- Information given:
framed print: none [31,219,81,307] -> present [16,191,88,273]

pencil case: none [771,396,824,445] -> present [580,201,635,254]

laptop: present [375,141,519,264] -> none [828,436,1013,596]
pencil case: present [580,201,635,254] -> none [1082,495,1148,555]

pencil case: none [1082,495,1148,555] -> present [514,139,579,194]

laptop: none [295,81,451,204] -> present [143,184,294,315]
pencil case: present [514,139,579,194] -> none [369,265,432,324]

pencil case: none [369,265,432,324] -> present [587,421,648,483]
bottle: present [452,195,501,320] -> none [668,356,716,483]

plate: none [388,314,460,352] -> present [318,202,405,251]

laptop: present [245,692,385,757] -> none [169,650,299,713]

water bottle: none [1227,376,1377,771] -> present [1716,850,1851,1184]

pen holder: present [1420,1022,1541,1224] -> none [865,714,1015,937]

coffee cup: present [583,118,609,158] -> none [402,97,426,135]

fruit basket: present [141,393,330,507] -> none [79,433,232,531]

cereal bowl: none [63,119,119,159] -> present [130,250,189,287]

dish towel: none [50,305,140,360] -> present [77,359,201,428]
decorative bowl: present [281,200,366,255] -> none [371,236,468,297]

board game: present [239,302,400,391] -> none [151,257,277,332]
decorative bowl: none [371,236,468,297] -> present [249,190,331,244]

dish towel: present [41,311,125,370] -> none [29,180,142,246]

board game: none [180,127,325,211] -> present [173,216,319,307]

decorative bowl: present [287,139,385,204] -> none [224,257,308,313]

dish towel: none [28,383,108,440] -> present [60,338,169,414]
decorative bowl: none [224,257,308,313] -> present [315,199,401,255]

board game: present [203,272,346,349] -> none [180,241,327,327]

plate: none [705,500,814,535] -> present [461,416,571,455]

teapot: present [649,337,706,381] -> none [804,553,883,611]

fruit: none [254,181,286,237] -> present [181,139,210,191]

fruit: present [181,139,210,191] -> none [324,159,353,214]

- Exercise instructions: Begin at the line that has "pencil case: present [580,201,635,254]" in the entries above; stop after the line that has "plate: none [388,314,460,352]". Transcribe exactly those lines and no others.

- Task solution:
pencil case: present [580,201,635,254] -> none [1082,495,1148,555]

pencil case: none [1082,495,1148,555] -> present [514,139,579,194]

laptop: none [295,81,451,204] -> present [143,184,294,315]
pencil case: present [514,139,579,194] -> none [369,265,432,324]

pencil case: none [369,265,432,324] -> present [587,421,648,483]
bottle: present [452,195,501,320] -> none [668,356,716,483]

plate: none [388,314,460,352] -> present [318,202,405,251]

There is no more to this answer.